İSKİT-SAKA
İskit - Saka İmparatorluğu
Batılıların Türkleri
Avrupa'dan atma girişimleri karşısında Türklerin Avrupa'nın eski halkları
içinde yer aldığını göstermek üzere Atatürk'ün ilk incelettiği eski Türk
devletleri içinde İskitler ön sırada yer almaktadır. Tarihin ilk dönemlerinde
ortaya çıkan ve Orta-Asya'dan hareketle Avrupa'ya gelen ve burada yaygın bir
imparatorluk kuran İskitlerin Türk kökenli olduğu konusunda birçok tarih
kaynağı birleşmektedir. Tarihin ilk dönemlerinin en büyük imparatorluğunu
kurmuş olan İskitler ve Sakalar Atatürk'ün de haklı olarak belirttiği gibi
Avrupa'ya gelen ve ilk Avrupa devletini kuran Türklerdir.
İskitler, M.Ö.VII
yüzyılda Avrupa ile Asya'nın batı kesiminde, Tuna ile Volga ırmakları
arasındaki bölgede yaşamış bir Orta Asya kavmidir. Karadeniz'in kuzey
kısımlarında daha önceleri yaşayan Kimmerler Türkistan ve
Batı Sibirya'dan gelen İskitler tarafından dağıtılmışlar ve Güney Rusya
bozkırlarının dışına sürülmüşlerdir. Yunanlılar tarafından İskit (Skuthoi),
İranlılar tarafından "Saka" adı ile anılan bu kavim
Hintlilerce "Caka" diye biliniyordu. İskitler kendi
bölgelerinde zamanlarının en ileri uygarlığını kurmuş olmalarına karşın,
sonraları çeşitli nedenlerle imparatorluk dağılmış ve halk başka ülkelere göç
etmiştir. Ünlü tarihçi Herodot, İskit adının Karadeniz'in
kuzeyinde yaşayan yerli halkın kullandığı "Skolot" ya da "Oskolot"

Verilen kayıtlar |
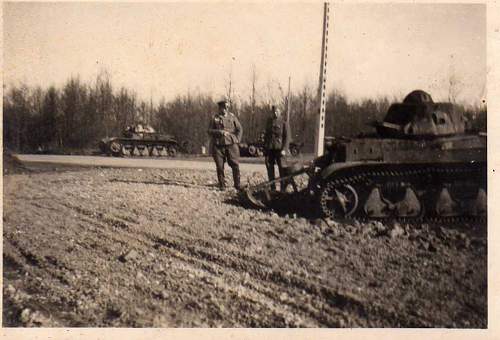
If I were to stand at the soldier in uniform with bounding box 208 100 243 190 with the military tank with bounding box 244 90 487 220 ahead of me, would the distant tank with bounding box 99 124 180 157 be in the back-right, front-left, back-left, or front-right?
back-left

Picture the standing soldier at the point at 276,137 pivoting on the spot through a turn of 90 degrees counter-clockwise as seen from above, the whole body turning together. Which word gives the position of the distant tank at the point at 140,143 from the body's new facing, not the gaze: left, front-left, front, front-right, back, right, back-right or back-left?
back-left

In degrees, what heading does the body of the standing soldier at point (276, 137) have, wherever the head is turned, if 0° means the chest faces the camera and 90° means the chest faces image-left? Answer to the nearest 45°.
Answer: approximately 0°

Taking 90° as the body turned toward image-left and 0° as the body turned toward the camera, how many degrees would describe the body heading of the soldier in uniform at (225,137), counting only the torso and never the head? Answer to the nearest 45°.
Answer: approximately 0°
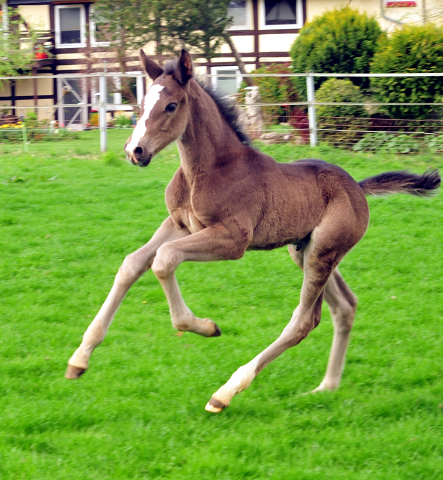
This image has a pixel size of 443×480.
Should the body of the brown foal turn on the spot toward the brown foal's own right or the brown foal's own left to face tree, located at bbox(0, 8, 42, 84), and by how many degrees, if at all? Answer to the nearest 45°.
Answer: approximately 135° to the brown foal's own right

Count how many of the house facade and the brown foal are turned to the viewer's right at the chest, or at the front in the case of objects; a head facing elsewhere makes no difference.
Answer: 0

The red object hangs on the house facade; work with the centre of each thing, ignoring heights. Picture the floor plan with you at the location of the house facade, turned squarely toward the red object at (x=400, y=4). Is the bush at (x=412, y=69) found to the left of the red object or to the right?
right

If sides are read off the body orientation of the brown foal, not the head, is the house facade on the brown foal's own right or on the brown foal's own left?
on the brown foal's own right

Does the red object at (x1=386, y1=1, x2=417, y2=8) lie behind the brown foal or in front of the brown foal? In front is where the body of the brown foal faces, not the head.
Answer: behind

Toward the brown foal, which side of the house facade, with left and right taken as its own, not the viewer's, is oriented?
front

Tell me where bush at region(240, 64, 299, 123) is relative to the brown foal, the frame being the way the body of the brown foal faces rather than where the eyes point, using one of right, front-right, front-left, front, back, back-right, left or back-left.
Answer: back-right

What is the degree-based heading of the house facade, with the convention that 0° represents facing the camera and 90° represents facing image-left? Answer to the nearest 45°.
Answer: approximately 0°

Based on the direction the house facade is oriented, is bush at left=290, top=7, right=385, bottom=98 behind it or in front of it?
in front

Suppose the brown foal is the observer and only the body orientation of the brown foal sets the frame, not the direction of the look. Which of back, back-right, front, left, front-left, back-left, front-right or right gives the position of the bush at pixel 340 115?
back-right
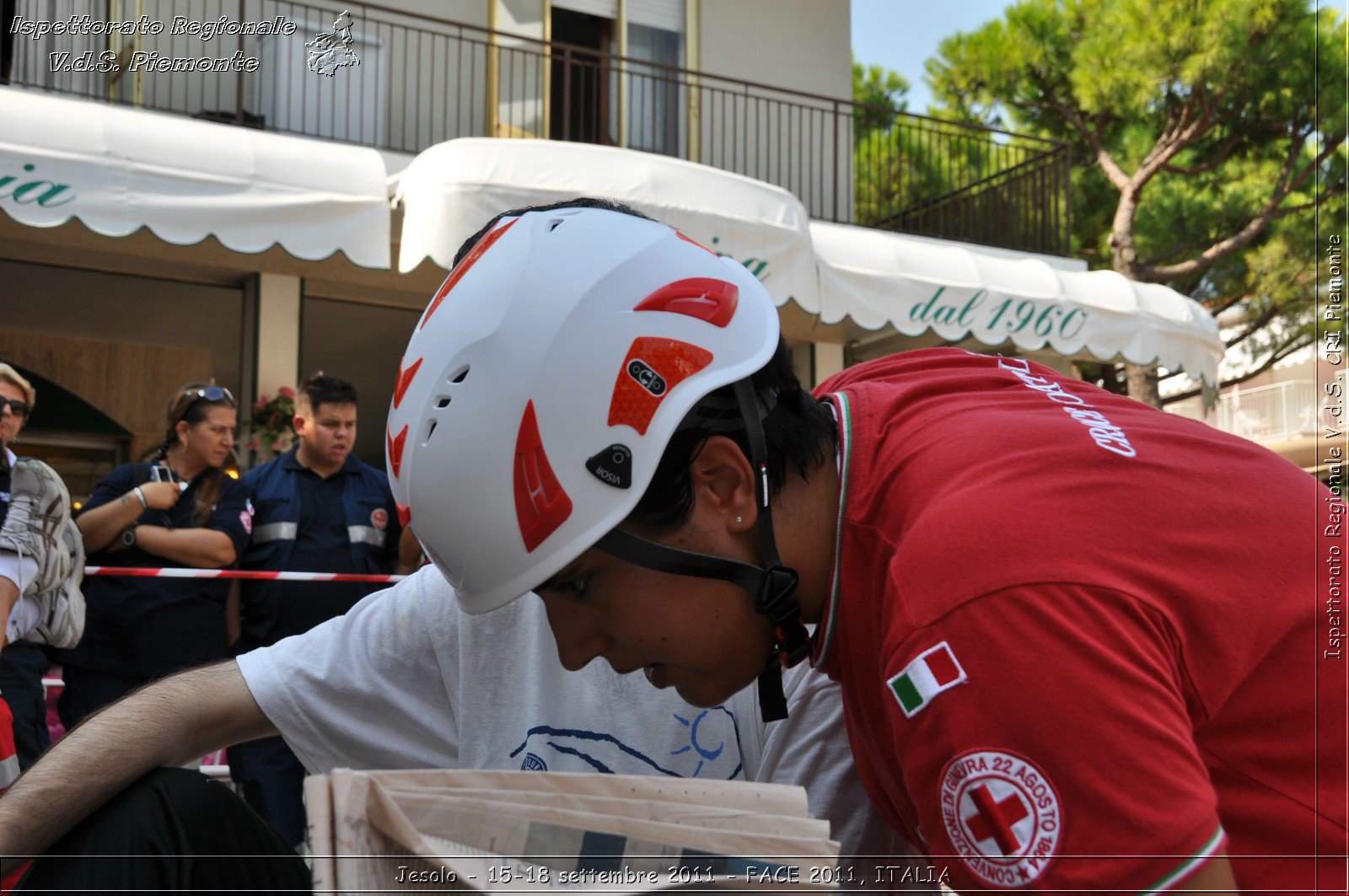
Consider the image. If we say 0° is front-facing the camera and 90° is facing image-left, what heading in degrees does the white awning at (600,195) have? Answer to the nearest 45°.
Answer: approximately 315°

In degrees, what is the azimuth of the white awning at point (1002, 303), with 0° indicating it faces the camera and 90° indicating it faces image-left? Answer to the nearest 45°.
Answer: approximately 315°

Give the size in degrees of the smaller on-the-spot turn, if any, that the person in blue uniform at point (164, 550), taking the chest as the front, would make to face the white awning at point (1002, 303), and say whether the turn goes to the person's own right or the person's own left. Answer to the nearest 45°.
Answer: approximately 90° to the person's own left

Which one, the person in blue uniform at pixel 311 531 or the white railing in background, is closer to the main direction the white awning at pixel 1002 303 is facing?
the person in blue uniform

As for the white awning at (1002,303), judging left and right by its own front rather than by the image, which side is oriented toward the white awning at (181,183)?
right

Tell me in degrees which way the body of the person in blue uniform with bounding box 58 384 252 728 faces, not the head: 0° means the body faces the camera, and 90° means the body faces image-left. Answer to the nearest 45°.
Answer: approximately 315°

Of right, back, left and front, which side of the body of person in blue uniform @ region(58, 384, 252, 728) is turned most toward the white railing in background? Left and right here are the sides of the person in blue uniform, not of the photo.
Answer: left

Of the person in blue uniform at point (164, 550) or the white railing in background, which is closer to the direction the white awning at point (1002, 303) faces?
the person in blue uniform

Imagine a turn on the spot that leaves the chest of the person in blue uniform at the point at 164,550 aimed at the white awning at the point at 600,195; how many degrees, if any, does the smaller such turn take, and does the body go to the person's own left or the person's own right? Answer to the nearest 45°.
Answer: approximately 90° to the person's own left

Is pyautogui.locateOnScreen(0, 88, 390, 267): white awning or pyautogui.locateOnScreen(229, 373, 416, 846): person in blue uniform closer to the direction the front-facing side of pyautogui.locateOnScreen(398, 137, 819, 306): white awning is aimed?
the person in blue uniform

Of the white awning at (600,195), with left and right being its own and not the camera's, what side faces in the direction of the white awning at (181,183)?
right
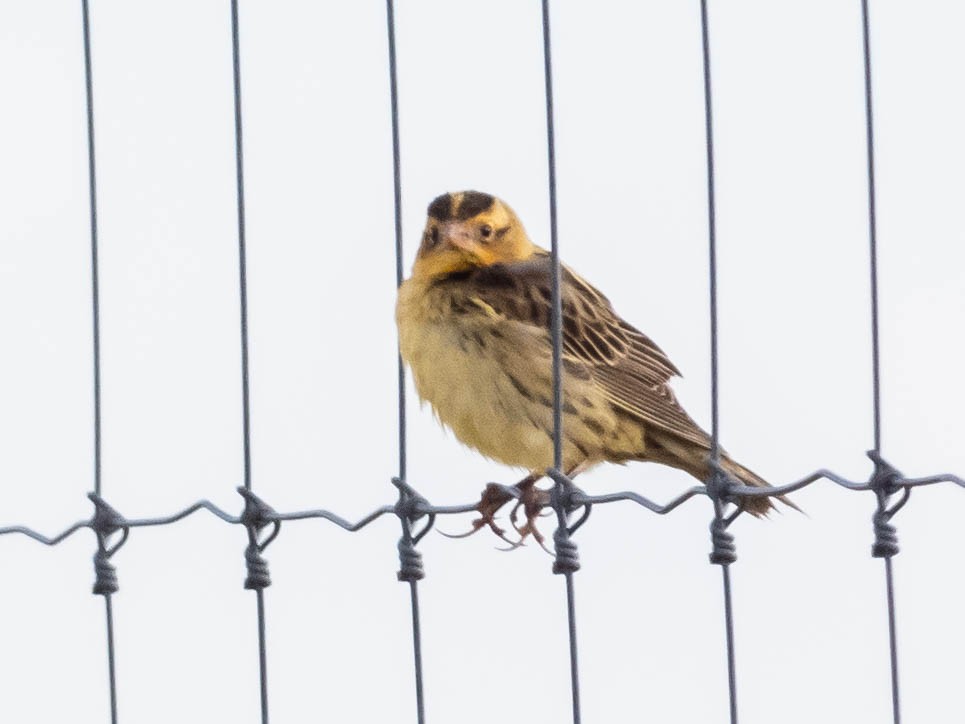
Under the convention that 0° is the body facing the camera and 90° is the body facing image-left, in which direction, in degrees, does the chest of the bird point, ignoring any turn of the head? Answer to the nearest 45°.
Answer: approximately 45°
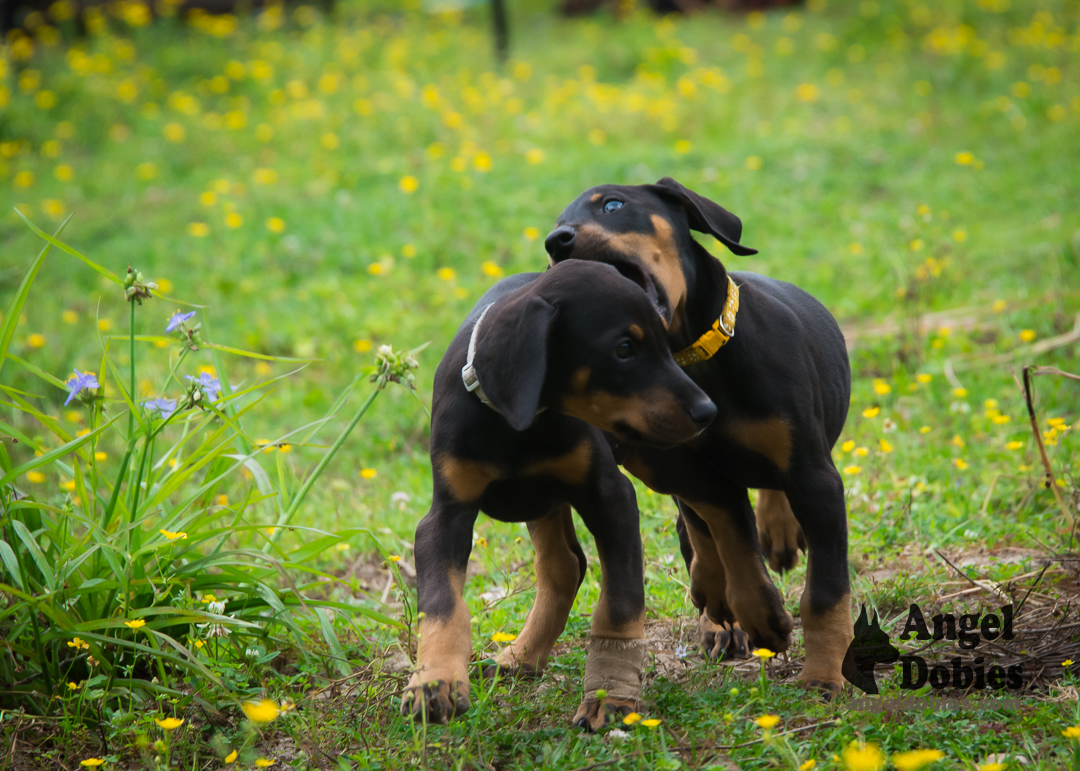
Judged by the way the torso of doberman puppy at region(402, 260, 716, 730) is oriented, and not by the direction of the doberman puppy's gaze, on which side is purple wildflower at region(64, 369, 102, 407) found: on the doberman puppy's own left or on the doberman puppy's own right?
on the doberman puppy's own right

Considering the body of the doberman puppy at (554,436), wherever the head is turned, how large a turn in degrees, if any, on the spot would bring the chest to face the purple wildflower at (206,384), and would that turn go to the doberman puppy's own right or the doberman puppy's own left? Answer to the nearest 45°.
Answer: approximately 135° to the doberman puppy's own right

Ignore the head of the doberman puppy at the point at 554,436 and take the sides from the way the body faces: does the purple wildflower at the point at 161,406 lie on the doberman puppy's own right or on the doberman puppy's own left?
on the doberman puppy's own right

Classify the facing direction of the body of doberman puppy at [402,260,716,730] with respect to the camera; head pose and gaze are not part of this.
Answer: toward the camera
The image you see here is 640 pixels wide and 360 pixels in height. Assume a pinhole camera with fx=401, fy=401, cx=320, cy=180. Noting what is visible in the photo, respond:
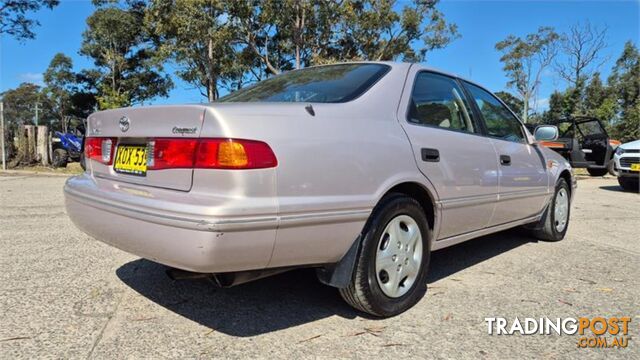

Görev |
İskit-Saka metnine dayanarak kısaca yanıtlayın:
(a) İskitler hangi iki ırmak arasındaki bölgede yaşamıştır?
(b) Karadeniz'in kuzeyinde daha önce yaşayıp İskitler tarafından dağıtılan halk hangisidir?
(c) İranlılar bu kavmi hangi adla anıyordu?
Kayıtlar, metinden bağımsız ayrı bir malzemedir.

Yanıt |
(a) Tuna ile Volga ırmakları arasında.
(b) Kimmerler.
(c) "Saka".